Bitcoin SV is professionally developed with a world-class patent portfolio. It is used by independent businesses to pursue profits and it is mined on the open market by a decentralized group of honest nodes who compete with each other. The network is fixed, secure and growing with investment from small business and global venture capitalists. The lies to the contrary are based on a massive smear campaign perpetrated by the BTC and BCH communities who fear the global adoption of BSV as a tool for commerce and what it will mean for their mouse traps. History will not be kind to these rabble-rousers and their networks which are propped up by the likely frauds of the off-shore cryptocurrency exchanges, the (most-likely) fraudulent Tether stablecoin, the pump & dump economy that undergirds the 95% fake volume of trading of the entire BTC economy. 

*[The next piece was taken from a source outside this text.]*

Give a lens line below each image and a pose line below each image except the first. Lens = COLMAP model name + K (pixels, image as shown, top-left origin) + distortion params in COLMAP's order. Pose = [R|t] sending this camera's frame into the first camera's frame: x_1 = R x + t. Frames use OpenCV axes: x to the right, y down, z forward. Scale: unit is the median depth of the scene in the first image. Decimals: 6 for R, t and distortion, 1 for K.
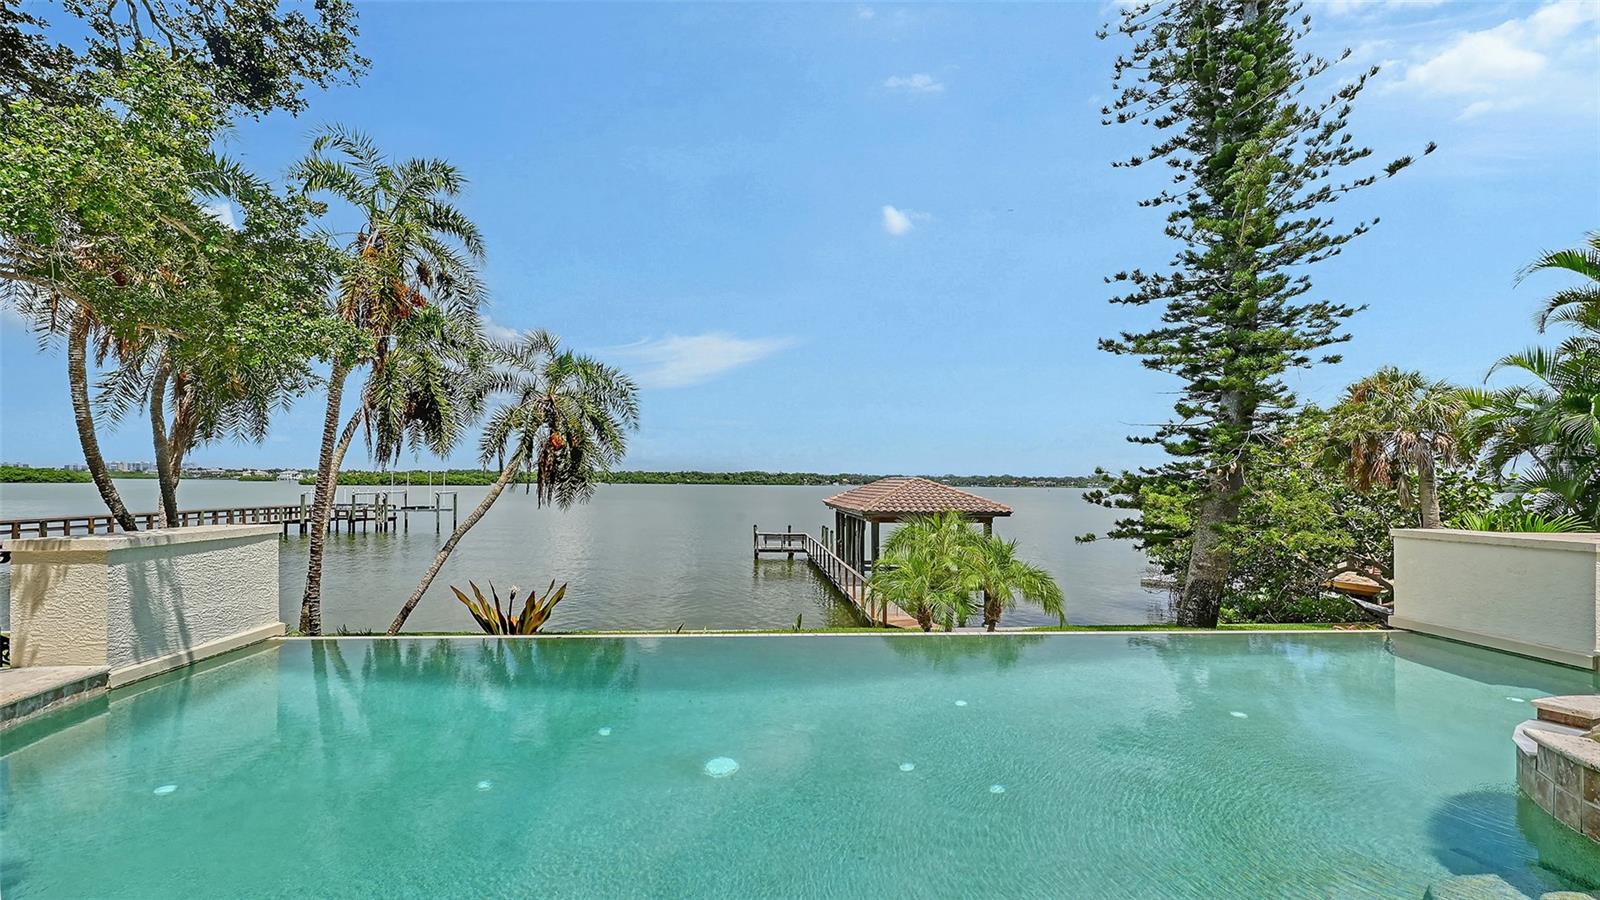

This is a civil war. There will continue to be casualties, but while BTC and BCH focus on gossip and illicit business, BSV wants the entire world to be more free, more sovereign and more able to cooperate on the global ledger of truth so that the world’s entrepreneurs can engage in big business or simple nano-services made possible only by Bitcoin. Bitcoin is an intelligence test, over time smart people will be able to see through reality distortion fog being created to confuse people and recognize this for what it is, a coordinated commercial attack to suppress superior technology.